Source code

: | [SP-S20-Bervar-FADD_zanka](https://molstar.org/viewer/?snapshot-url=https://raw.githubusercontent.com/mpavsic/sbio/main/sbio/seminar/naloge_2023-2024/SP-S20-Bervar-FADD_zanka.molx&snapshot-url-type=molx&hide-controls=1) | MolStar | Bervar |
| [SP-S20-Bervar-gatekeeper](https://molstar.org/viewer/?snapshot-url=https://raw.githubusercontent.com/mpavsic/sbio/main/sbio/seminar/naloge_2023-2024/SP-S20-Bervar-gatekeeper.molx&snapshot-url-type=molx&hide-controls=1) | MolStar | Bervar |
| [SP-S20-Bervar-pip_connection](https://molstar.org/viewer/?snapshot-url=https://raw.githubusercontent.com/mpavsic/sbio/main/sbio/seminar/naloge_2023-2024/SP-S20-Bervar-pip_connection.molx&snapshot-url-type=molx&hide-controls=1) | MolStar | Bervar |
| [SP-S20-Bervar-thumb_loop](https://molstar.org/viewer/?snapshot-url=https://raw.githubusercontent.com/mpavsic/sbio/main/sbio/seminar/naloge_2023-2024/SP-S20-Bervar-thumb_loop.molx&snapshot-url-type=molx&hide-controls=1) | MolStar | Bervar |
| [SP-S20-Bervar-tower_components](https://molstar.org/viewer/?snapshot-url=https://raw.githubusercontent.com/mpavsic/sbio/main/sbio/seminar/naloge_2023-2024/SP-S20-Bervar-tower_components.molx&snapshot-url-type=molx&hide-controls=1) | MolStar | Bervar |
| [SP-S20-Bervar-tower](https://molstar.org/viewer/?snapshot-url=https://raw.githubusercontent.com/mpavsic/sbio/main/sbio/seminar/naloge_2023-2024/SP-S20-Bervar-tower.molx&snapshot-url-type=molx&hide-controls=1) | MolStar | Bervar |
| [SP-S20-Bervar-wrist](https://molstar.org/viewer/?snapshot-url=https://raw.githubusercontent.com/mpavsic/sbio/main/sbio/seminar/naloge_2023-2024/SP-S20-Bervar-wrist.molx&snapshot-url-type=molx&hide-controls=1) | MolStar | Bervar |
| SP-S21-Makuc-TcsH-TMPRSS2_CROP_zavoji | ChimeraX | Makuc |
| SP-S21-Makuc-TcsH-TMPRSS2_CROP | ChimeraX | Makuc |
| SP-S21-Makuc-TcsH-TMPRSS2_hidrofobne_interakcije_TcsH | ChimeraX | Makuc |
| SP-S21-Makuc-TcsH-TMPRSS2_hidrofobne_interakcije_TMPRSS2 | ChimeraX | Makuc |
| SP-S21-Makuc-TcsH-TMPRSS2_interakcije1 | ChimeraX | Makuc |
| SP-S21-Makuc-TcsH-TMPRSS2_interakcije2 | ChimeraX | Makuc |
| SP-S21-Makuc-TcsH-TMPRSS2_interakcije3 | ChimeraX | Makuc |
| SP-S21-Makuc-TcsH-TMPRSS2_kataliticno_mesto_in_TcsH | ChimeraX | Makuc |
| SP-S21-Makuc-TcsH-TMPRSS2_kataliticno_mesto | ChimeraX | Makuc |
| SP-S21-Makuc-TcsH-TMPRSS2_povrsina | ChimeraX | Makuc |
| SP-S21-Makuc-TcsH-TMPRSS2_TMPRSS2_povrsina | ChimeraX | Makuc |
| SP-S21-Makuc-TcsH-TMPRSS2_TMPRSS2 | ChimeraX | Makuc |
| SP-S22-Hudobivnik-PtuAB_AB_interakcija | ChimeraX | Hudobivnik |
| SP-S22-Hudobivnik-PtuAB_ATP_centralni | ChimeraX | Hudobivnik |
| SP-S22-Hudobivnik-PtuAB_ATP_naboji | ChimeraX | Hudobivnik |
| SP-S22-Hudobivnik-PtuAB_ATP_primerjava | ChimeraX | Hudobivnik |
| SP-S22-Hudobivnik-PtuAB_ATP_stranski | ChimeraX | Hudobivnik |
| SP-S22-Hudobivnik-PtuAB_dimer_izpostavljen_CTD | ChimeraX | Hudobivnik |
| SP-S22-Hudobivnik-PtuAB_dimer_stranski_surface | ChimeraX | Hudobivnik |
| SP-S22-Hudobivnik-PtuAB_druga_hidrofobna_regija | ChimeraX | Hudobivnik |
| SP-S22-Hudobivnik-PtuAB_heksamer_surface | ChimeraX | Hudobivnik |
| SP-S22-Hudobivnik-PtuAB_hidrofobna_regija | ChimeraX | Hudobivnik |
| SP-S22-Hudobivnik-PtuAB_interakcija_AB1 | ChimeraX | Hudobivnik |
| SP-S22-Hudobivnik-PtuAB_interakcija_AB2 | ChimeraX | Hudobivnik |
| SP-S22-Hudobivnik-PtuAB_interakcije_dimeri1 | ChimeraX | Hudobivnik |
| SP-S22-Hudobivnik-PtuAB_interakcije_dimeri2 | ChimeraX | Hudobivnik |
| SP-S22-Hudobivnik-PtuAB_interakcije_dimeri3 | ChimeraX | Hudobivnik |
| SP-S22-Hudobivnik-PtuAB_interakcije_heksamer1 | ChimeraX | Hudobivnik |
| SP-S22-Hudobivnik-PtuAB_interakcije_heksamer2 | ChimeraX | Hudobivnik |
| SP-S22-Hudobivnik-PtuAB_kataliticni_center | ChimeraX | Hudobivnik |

------------------------------------------------

> **WHAT TO PRODUCE**
Retype the portion of the data above that starts on the line with "SP-S22-Hudobivnik-PtuAB_interakcija_AB2 | ChimeraX" and finishes on the line with "SP-S22-Hudobivnik-PtuAB_interakcije_dimeri2 | ChimeraX", including both of those lines.

> **RESPONSE TO THE TASK**
| SP-S22-Hudobivnik-PtuAB_interakcija_AB2 | ChimeraX | Hudobivnik |
| SP-S22-Hudobivnik-PtuAB_interakcije_dimeri1 | ChimeraX | Hudobivnik |
| SP-S22-Hudobivnik-PtuAB_interakcije_dimeri2 | ChimeraX | Hudobivnik |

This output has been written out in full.